A punto iniciar el encuentro sobre el que están puestas las esperanzas del mundo para detener a un enemigo que, como el terrorismo, sigue creciendo, el deterioro del medio ambiente pasó a un segundo plano y hoy solo se habla de bombardeos y armamentos.
Como si olvidáramos para qué se van a reunir por dos semanas delegados de 192 países, presidentes, autoridades religiosas, periodistas, líderes cívicos y activistas ambientales, hoy el tema central es la seguridad y los policías que cuidarán a los asistentes y, sobre todo, a los mandatarios que se esperan en la COP21.
La cumbre del clima arranca el próximo lunes, 30 de noviembre. Ojalá en los próximos días no olvidemos que la amenaza del cambio climático, aunque más silenciosa, es tan real como la terrorista. Ojalá no olvidemos que en este caso también está en juego la vida de la gente y que los conflictos actuales, que están dejando miles de muertos y de refugiados, más allá de lo religioso tienen que ver con el uso de la tierra, con el acceso a recursos naturales como el agua y con la extracción y consumo de combustibles fósiles, como los que están moviendo armamentos hacia Siria.

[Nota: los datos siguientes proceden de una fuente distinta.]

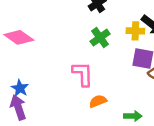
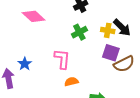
pink diamond: (19, 37) -> (34, 16), moved
blue star: (20, 88) -> (25, 64), moved

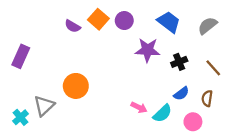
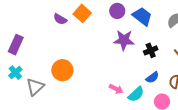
purple circle: (124, 21) -> (117, 11), moved
cyan cross: (21, 117) -> (15, 73), moved

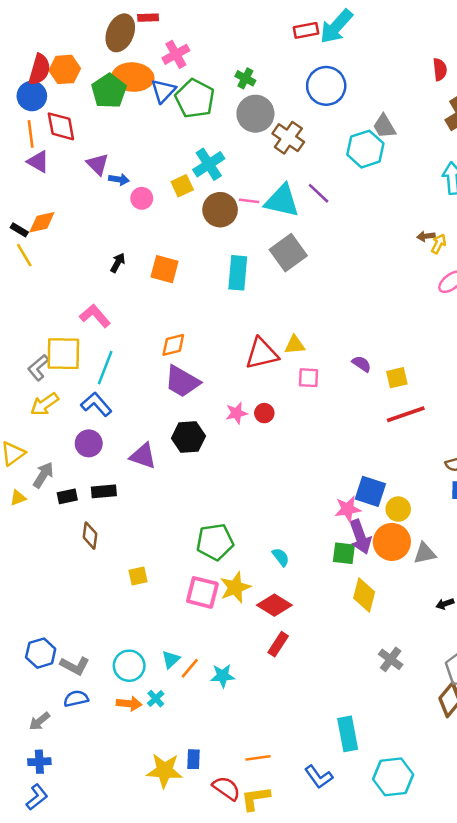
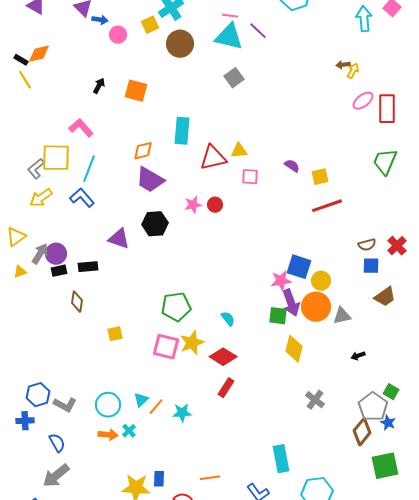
pink line: (249, 201) -> (230, 16), moved
gray square: (288, 253) -> (234, 78), size x0.7
cyan rectangle: (238, 273) -> (182, 131), moved
purple circle: (89, 443) -> (56, 254), moved
blue semicircle: (76, 699) -> (57, 443), moved, turned 72
gray arrow: (39, 721) -> (56, 476), moved, size x1.6
blue cross: (39, 762) -> (25, 421), moved

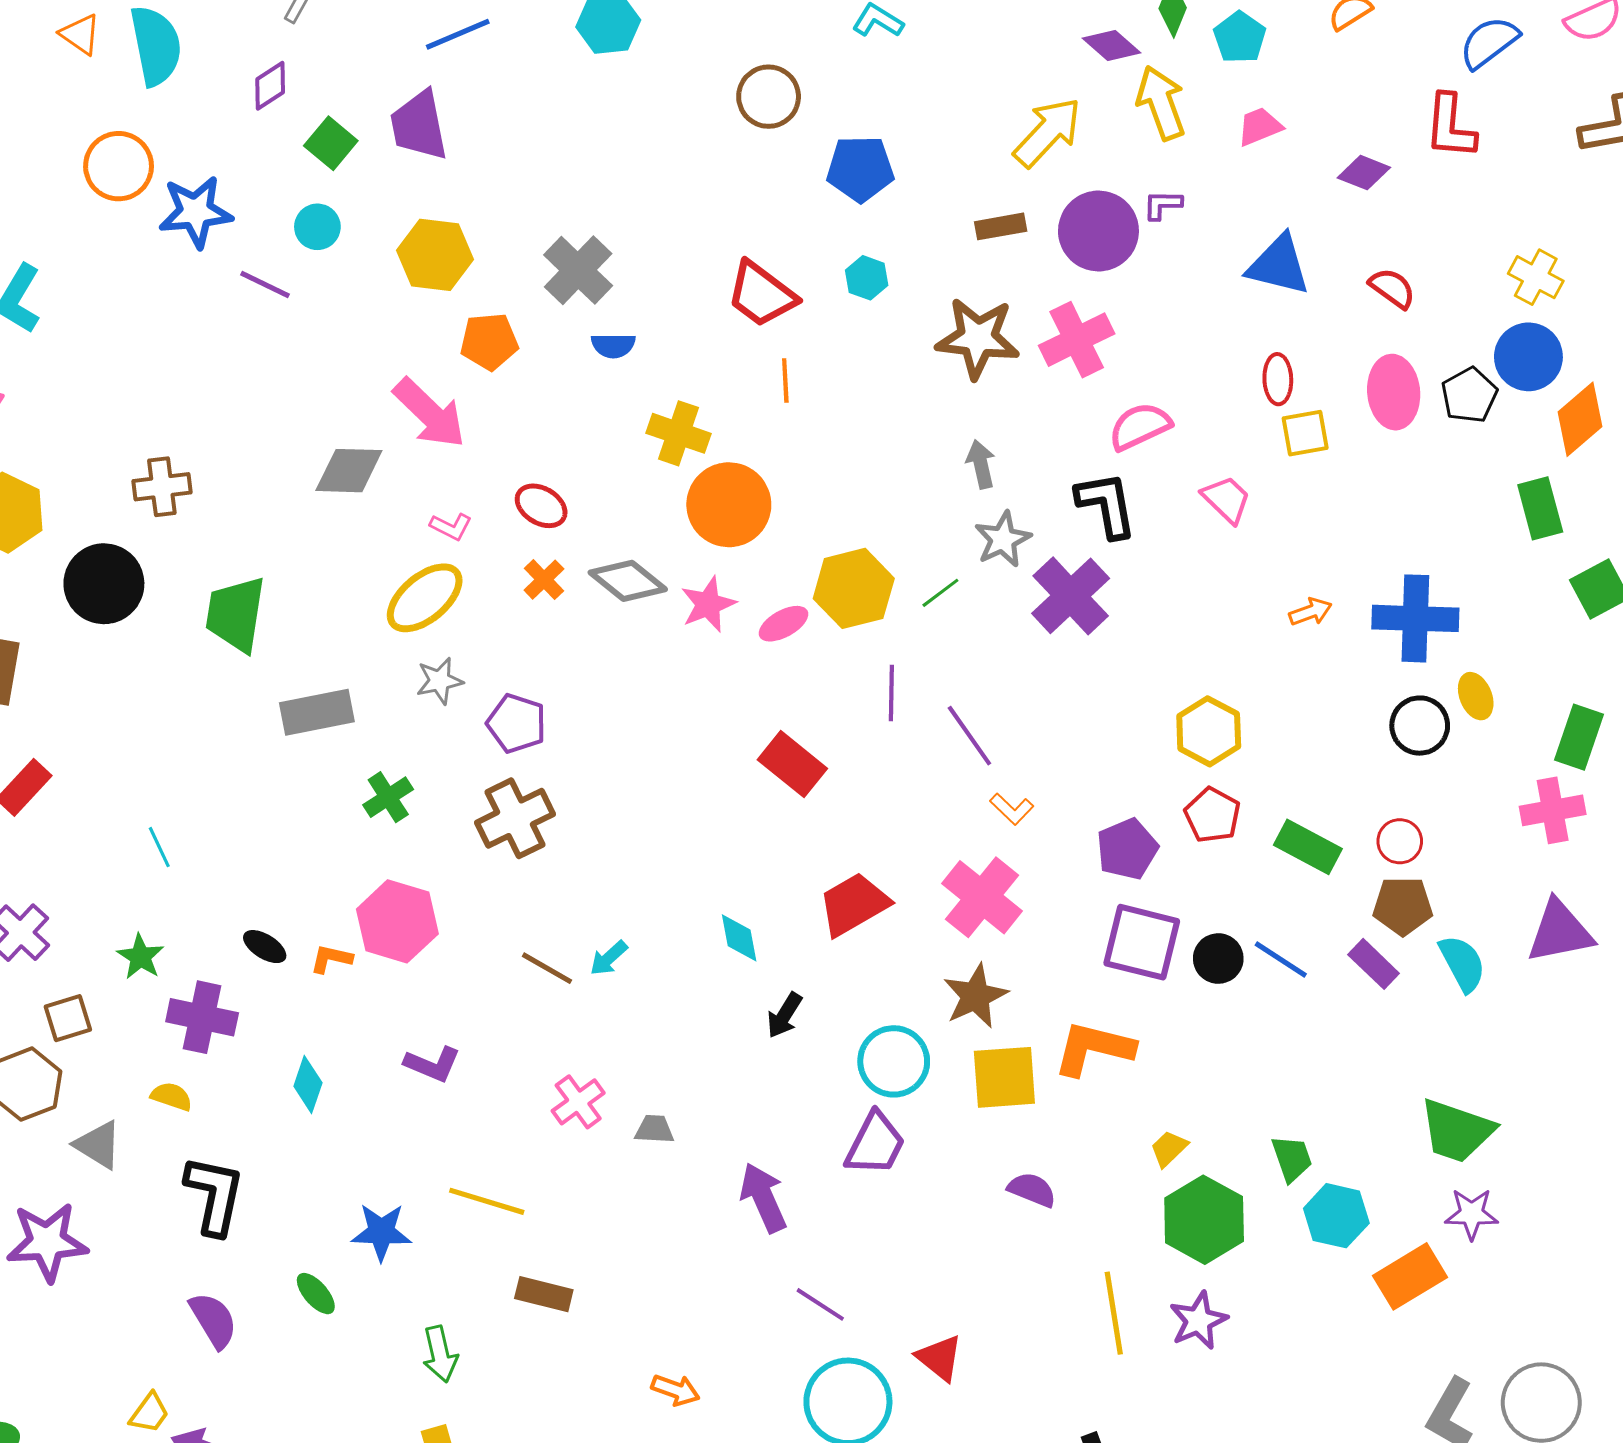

Ojalá no olvidemos que la libertad que quiere defender Francia con su declaratoria de guerra a ISIS tiene que ver con mantener un estilo de vida y unos valores que dependen también de los recursos naturales disponibles.
En París se debe llegar a un acuerdo para combatir el cambio climático y reducir las emisiones de gases de efecto invernadero. Ahí los países ricos deben comprometerse a ayudar a los pobres en sus estrategias de adaptación para afrontar los cambios que ya son inevitables y se deben acordar estrategias y presupuestos para la transferencia de tecnología, de modo que los países en desarrollo, como Colombia, puedan crecer sosteniblemente.
Según la Convención Marco de Naciones Unidas sobre el Cambio Climático, del encuentro que se inicia el lunes “saldrá un nuevo acuerdo climático universal. Su objetivo es poner al mundo en una firme trayectoria hacia un futuro sostenible y bajo en carbono, limitando el aumento de la temperatura global a menos de 2ºC”.
Crucemos los dedos para que los anuncios de guerra no opaquen los propósitos urgentes de una cumbre que, contraria a los ánimos bélicos de este tiempo, busca defender la vida.